Profile Books 296 pages

 

This is probably not the usual type of book you’d expect to see referenced in PC Update. It’s subtitled: “and other intelligence schemes and military plots best left on the drawing board”. Vince Houghton is Director of the International Spy Museum, perfectly placed to hear about all kinds of attempted skulduggery.

 

I don’t recall having heard about the US Army’s plans to stage a nuclear explosion on the moon. This was back in 1958, when America was still obsessed with Sputnik and the USSR’s apparent lead in space. Here was an opportunity to display their superiority in nuclear weaponry. Fortunately, the project never materialised.

 

The book covers a range of topics: using animals as weapons, the Bay of Pigs fiasco and associated attempts to assassinate Castro, Reagan’s Star Wars schemes and a variety of other proposals for using nukes. It’s an entertaining read, with some parts probably familiar. The lesson for those actively involved in computing: someone will come up with a really weird way of using every new technology, and attempt to implement it.

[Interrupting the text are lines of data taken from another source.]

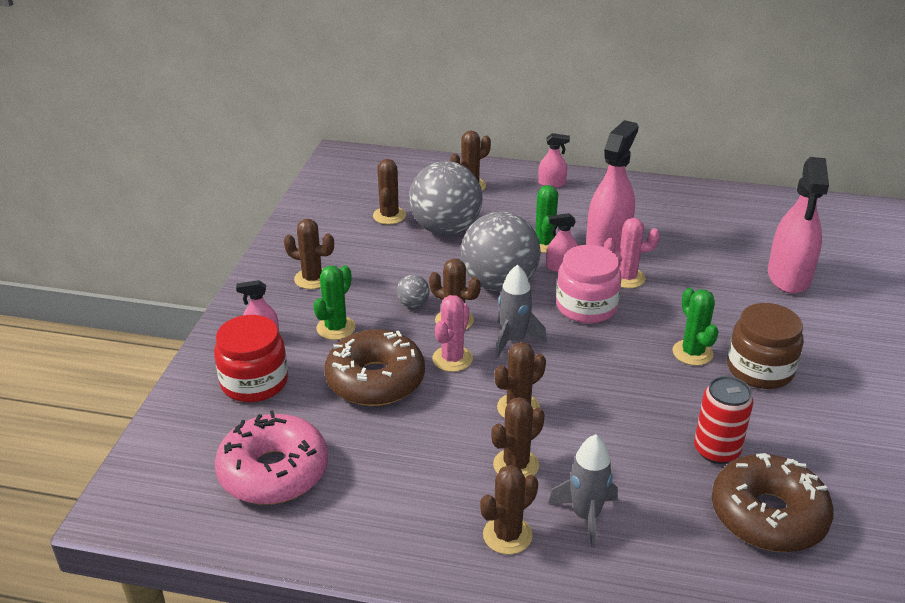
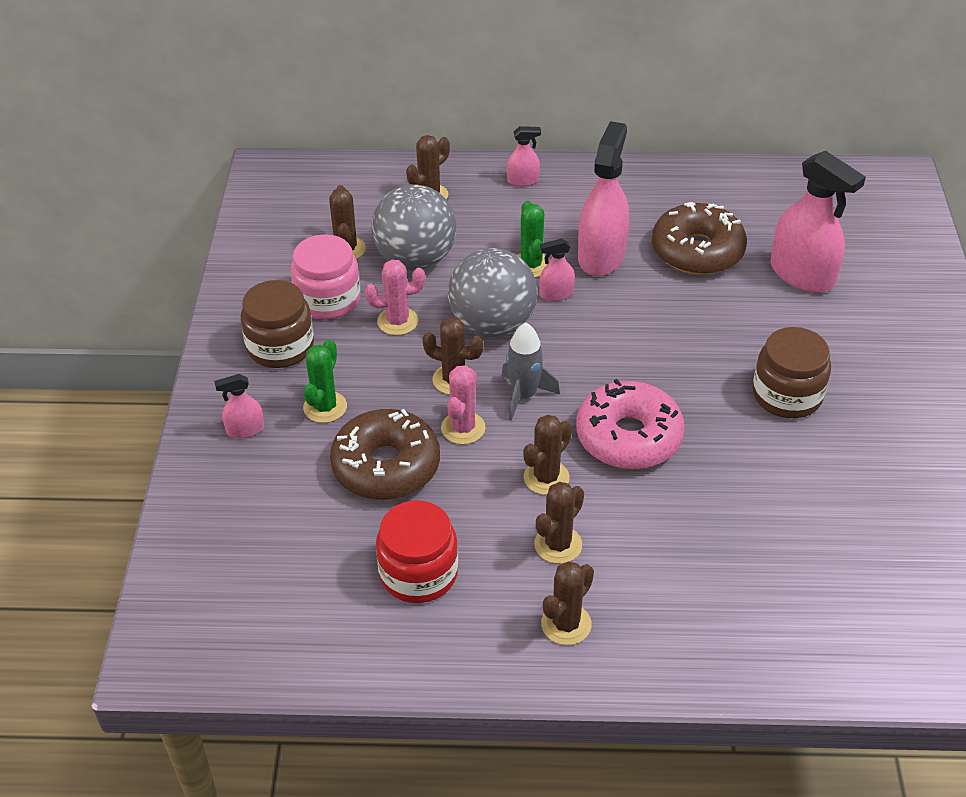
camera: 10 degrees left, 10 degrees up
red jar [214,315,288,402] -> red jar moved to [376,500,458,603]
pink donut [215,410,328,504] -> pink donut moved to [576,379,685,469]
brown cactus [284,219,334,289] -> brown jar [241,280,314,368]
grey ball [397,275,430,308] -> none
grey rocket [549,434,618,548] -> none
pink jar [556,245,622,323] -> pink jar moved to [291,234,361,320]
pink cactus [604,218,660,288] -> pink cactus moved to [365,260,425,335]
green cactus [673,288,719,366] -> none
red can [694,376,754,464] -> none
brown donut [712,453,834,552] -> brown donut moved to [652,202,747,275]
pink spray bottle [768,157,829,294] -> pink spray bottle turned 45 degrees counterclockwise [770,151,866,293]

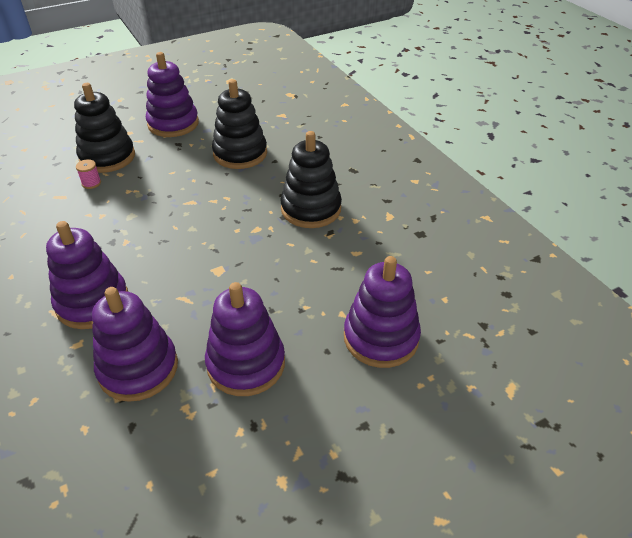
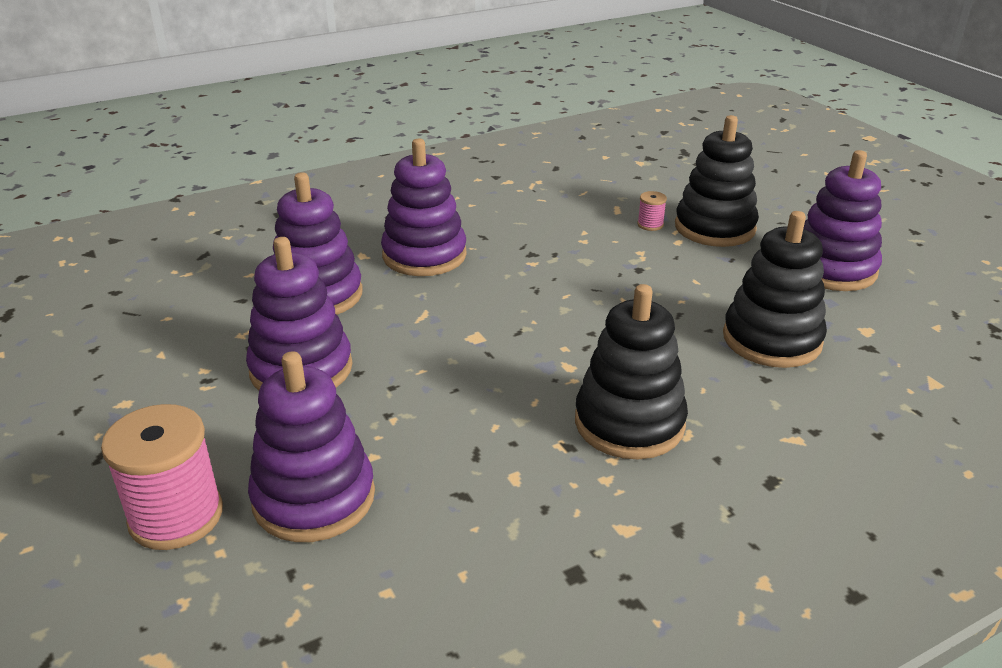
camera: 90 degrees right, 10 degrees down
none -> pink spool [101,404,223,550]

A place for everything – the curious history of alphabetical order.

Judith Flanders

Picador 342 pages.

 

We all have our biases and we can be quite unconscious of some. After reading this book I understand that my experience of computing is very STEM-oriented, but other disciplines have contributed to our technology. We are so used to the concept of alphabetical order that we just accept it and may not realise it only came into widespread use around the nineteenth century. Even in the late eighteenth-century students at Yale & Harvard were listed by the students’ families social position and wealth, and whether their fathers had attended the same colleges.

 

Judith Flanders is an author of popular histories (and crime comics). Her first nine chapters are headed A to I, followed by Y (for Y2K). She traces the development of the alphabet from ancient times, then the copying of texts in monasteries during the dark ages. Modern usage echoes some medieval tropes: copyists would annotate texts so that readers could find interpretations on the same page; today we achieve similar purposes via hyperlinks.

 

In the days where one hundred books was a large collection librarians knew every book they had and exactly where it was kept. As government and enterprises developed there was increased requirement for information retrieval which meant that data had to be organised. One order of classification was anything to do with the divine, followed by the secular. This is still visible in the Dewey Decimal system used in libraries.

 

The development of alphabetical order was piecemeal, initially by first letter only, then slowly moving to absolute order. Gutenberg’s invention of the printing press led to an explosion in the number of volumes produced from something of the order of five million in the millennium before to some twenty million over the next fifty years.

 

The later profusion of mechanical typewriters and copying meant there was even more requirement for filing. Hanging files, box files and lever-arch files were developed with office equipment designed for them. This had a direct impact on the design of computer file systems.

 

Just as medieval libraries didn’t require catalogues, early telephone services did not require directories. Initial services were point to point only. However once connections to multiple phones became available, and subscriber numbers increased, directories became ubiquitous. But they were not in strict alphabetical order; there were often separate government sections. People started to use and remember telephone numbers. Now we rarely need to remember numbers and the contacts lists on our smartphones can be tailored to our requirements.

 

A fascinating read, highly recommended.